2. Mertebe: Sebeplere bile iltifat etmeyip tüm yönelişi Allah’a has kılmak
Burada kişi:
• Ne sebebe değer atfeder,
• Ne sonuca yönelir.
Sadece Allah’a yönelir; bu, şirki tamamen ortadan kaldırma çabasıdır.
Amelleri Allah’a ihlasla sunmak, O’na kullukta hiçbir ortak bırakmamak bu mertebeyi tanımlar.
Sebep, sadece Allah’a yaklaşmak için bir araçtır; değer sebepte değil, sebebi koyan Allah’tadır.

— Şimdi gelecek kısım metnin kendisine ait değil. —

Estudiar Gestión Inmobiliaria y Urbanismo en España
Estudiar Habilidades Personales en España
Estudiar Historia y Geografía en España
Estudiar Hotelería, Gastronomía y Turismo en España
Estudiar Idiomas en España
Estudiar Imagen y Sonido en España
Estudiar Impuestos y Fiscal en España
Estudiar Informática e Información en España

3. Mertebe: Sebebi işlerken tek kastın “ilâhî emre uymak” olması
Bu en yüksek mertebedir.
Kişi sebebi işlerken:
• Müsebbebi – sonucu – talep edebilir,
• Sebebin Allah tarafından konulduğunu bilir,
• Sebebin bir imtihan olduğunu bilir,
• Sonucu yaratacak olanın Allah olduğunu bilir,
• Ama tüm bunların ötesinde tek kastı “Allah emrettiği için yapmak”tır.
Bu mertebede niyet tamamen saflaşır:
Sebebin içinde ne varsa —hem sonucu hem Allah’a yakınlık imkânını— hepsi gerçekleşir; fakat kulun kastında sadece emre uymak vardır.
GENEL SONUÇ
• Sebep bağımsız bir güç değildir; müsebbebin –sonucun – hakiki faili Allah’tır.
• Sebeple meşgul olurken niyet üç düzeyde temizlenebilir:
1. Sebebi imtihan gereği yapmak,
2. Sebeplere bile değer atfetmeyip yönelişi sadece Allah’a vermek,
3. En üst seviyede, sebebi sırf ilâhî emre uymak için yapmak.